Ursprünglich wurde der Begriff "Parasit" für Menschen verwendet: In der griechischen Antike war ein Parasit ein ausgewählter Opferbeamter, der – stellvertretend für das Volk – an Opfermahlen teilnahm und so auf Kosten der Allgemeinheit Speis und Trank erhielt. Später bezeichnete man auch jene als Parasit, die sich bei reichen Leuten für eine Mahlzeit einschmeichelten.

Heute verwendet man das Wort Parasit hauptsächlich in seiner biologischen Bedeutung: Parasiten sind Tiere und Pflanzen, die in oder auf einem Organismus einer anderen Art leben und von ihm Nahrung beziehen. Da auch krankheitserregende Bakterien und Pilze nur auf Kosten des Wirts leben, zählen sie ebenfalls zu den Schmarotzern.

Parasiten leben also mit ihrem Wirt nicht in einer Symbiose, die beiden Seiten Vorteile bringt, sondern sie nutzen ihren Wirt aus. Häufig wird der Wirt dabei auch geschädigt: Der Parasit verletzt die Haut, zerstört Gewebe, scheidet giftige Stoffwechselprodukte aus.

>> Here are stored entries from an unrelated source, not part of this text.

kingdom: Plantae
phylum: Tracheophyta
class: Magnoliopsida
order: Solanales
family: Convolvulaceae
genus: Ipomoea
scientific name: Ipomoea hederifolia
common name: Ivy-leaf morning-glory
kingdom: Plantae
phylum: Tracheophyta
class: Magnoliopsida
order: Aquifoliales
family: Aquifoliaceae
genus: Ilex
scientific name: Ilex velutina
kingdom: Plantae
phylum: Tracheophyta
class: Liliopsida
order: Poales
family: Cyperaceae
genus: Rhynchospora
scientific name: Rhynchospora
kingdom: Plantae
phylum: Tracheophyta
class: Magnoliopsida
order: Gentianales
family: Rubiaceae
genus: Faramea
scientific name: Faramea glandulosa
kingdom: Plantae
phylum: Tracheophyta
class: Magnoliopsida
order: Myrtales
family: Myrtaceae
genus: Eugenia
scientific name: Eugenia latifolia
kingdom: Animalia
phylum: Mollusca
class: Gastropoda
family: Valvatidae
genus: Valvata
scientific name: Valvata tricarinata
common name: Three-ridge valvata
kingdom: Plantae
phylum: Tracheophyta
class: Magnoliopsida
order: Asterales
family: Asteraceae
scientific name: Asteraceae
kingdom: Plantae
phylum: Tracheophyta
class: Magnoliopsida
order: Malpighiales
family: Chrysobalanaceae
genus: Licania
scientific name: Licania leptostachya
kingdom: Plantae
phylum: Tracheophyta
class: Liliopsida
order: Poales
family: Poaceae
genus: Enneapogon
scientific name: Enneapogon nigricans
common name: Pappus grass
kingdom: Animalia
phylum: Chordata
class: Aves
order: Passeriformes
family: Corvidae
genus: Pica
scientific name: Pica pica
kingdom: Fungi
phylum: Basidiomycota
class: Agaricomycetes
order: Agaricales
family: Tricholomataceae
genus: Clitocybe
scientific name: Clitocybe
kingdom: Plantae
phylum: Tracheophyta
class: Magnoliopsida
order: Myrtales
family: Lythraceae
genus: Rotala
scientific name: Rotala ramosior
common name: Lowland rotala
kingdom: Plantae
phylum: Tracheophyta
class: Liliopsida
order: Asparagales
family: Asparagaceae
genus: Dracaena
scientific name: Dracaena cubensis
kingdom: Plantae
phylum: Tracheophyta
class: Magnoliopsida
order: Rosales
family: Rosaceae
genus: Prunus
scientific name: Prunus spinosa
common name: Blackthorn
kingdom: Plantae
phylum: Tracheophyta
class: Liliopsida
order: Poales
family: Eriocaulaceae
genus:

Ein Bandwurm kann seinem menschlichen Wirt mitunter so viele Nährstoffe entziehen, dass dieser an Mangelernährung leidet. Bei Jugendlichen kann sogar das Wachstum gehemmt werden.

Wespen fressen Raupen von innen auf

Manche Parasiten bringen ihren Wirt sogar um – aber erst dann, wenn sie nicht mehr auf ihn angewiesen sind. Schlupfwespen zum Beispiel legen ihre Eier in Schmetterlingsraupen ab, woraufhin die Wespenlarven das Fett und die Muskulatur ihrer Wirte von innen auffressen.

Wenn schließlich auch das Nervengewebe verspeist wird, stirbt die Raupe. Zu diesem Zeitpunkt sind die Larven bereits so weit entwickelt, dass sie aus der Raupe kommen und sich verpuppen.

In anderen Fällen bemerkt der Wirt seinen Untermieter nicht einmal. Beispielsweise hat durchschnittlich jeder zweite Deutsche schon einmal das Sporentierchen "Toxoplasma gondii" über Katzenkot oder rohes Fleisch aufgenommen und eine Toxoplasmose-Infektion gehabt.

Bei den meisten Menschen verläuft diese Erkrankung ohne Symptome. Infiziert sich jedoch eine Frau während der Schwangerschaft mit dem Parasiten, können beim Ungeborenen das Nervensystem und die Augen geschädigt werden.

Wie Schmarotzer unterschieden werden

Parasiten werden nach verschiedenen Kriterien eingeteilt. Zuerst nach ihrem Aufenthaltsort: Endoparasiten leben im Inneren von anderen Lebewesen, wie zum Beispiel der Bandwurm im Menschen. Ektoparasiten hingegen leben auf der Oberfläche anderer Organismen; Läuse beispielsweise auf dem Kopf von Kindern.

Ein weiteres Unterscheidungsmerkmal ist die Anzahl der möglichen Wirte. Kopfläuse benutzen nur den Menschen, während der Lebenszyklus des Malaria-Erregers Plasmodium durch Mücken und Menschen führt.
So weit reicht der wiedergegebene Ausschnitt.